Texto da contracapa de “Risíveis Amores”, livro de Milan Kundera: “Mas o engano, que se inicia como brincadeira, mostra como, na realidade, o autoengano governa todos os aspectos da vida”. Somos completamente suscetíveis a nos iludir em nossos atos e, lamentavelmente, levamos esse padrão pouco consciente no decorrer de nossa jornada.
Imagine-se todos os dias em uma rotina robótica, em que todos os passos são cronometrados – não será isso, então, a mais pura verdade?! Um engano confortável! O seu “mundo” torna-se uma esfera limitada pelo trabalho, um ou outro ambiente distinto e a sua casa, onde a cama o espera, completamente adaptada para os seus padrões “corretos” e “seguros”.
Ao levar sua existência como uma linha reta, a vida (esta criança esperta e maliciosa) faz um pequeno nó… e todas as ações conspiram e interagem para atiçar a sua coragem de conhecer algo novo, o que está ligado diretamente, enraizado na mente humana, ao ato de viajar. Receio? Um abismo! Dúvidas? Milhares! Mas algo diferente suplanta tudo isso: o entusiasmo faz seus pensamentos latejarem. E, mesmo com todas as angústias na bagagem, você inicia sua viagem!
Quando desembarquei do ônibus que me levou até o centro de Madrid, em minha primeira viagem internacional, meu autoengano foi destruído: o mundo era muito maior do que aquilo que estava ao “redor do meu umbigo”. O aspecto infantil era visível: eu olhava as placas, prestava atenção em todas as pessoas, nos automóveis, ruas, vitrines, e meu cérebro começou a trabalhar exageradamente.
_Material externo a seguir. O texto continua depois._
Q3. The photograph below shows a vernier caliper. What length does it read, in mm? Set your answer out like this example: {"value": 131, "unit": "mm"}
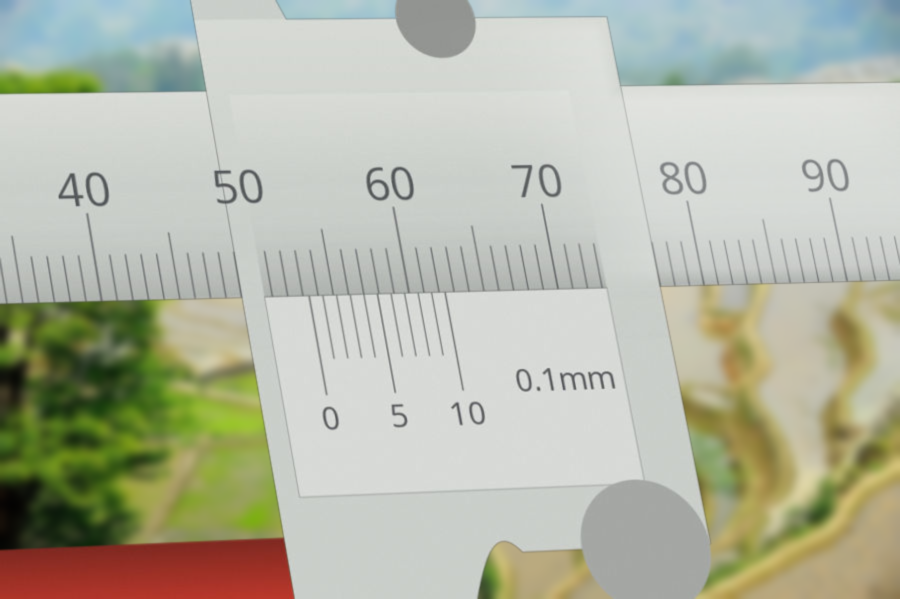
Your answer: {"value": 53.4, "unit": "mm"}
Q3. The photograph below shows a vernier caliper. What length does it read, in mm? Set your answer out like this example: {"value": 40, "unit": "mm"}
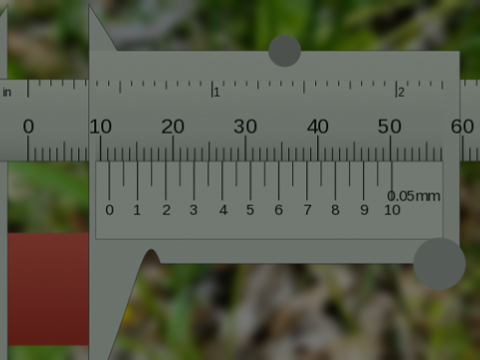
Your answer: {"value": 11.2, "unit": "mm"}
Somos “programados” para nos acostumar com rotinas, como andar de bicicleta e dirigir um carro, mas, ao levar novas informações e imagens para a mente (que impõe as regras, modifica, organiza e se adapta), ela quebra o padrão para novos processos. Então, você se transforma!
Para descansar de tamanha sobrecarga cultural, os grandes centros dispõem de parques, no meio do caos urbano, de uma beleza e paz incomparáveis. Já que mencionei Madrid, a cidade oferece o majestoso Parque del Retiro, criado entre 1630 e 1640, com uma área de 118 hectares. É a área verde mais simbólica da capital da Espanha. Entre as inúmeras atrações, há o conhecido Passeo de las Esculturas, uma grande alameda rodeada por doze estátuas dedicadas aos reis espanhóis, ricamente florida na primavera. O Monumento a Affonso XII, localizado em um lago artificial em que se pode alugar barquinhos para navegar, é um dos pontos favoritos dos turistas, assim como o Palácio de Cristal.
Apesar de contemplar dezenas de imagens icônicas do parque, uma não sairá facilmente de suas lembranças: uma escultura, em uma fonte, alvo de uma polêmica desde 1885, quando foi concebida por Ricardo Bellver. O que a torna incomum? O Anjo Caído é um dos poucos monumentos dedicados exclusivamente a Lúcifer no mundo. Feita em bronze, sua inspiração veio dos versos do “Paraíso Perdido”, de John Milton, que retrata o momento em que o anjo é expulso do céu e é atirado ao inferno. Para acompanhá-lo, a serpente enrolada em seu corpo é a mesma que tentará Eva e… espere um momento! Uma estátua dedicada a Lúcifer?! Sim… e cuidado com o autoengano! Vá viajar!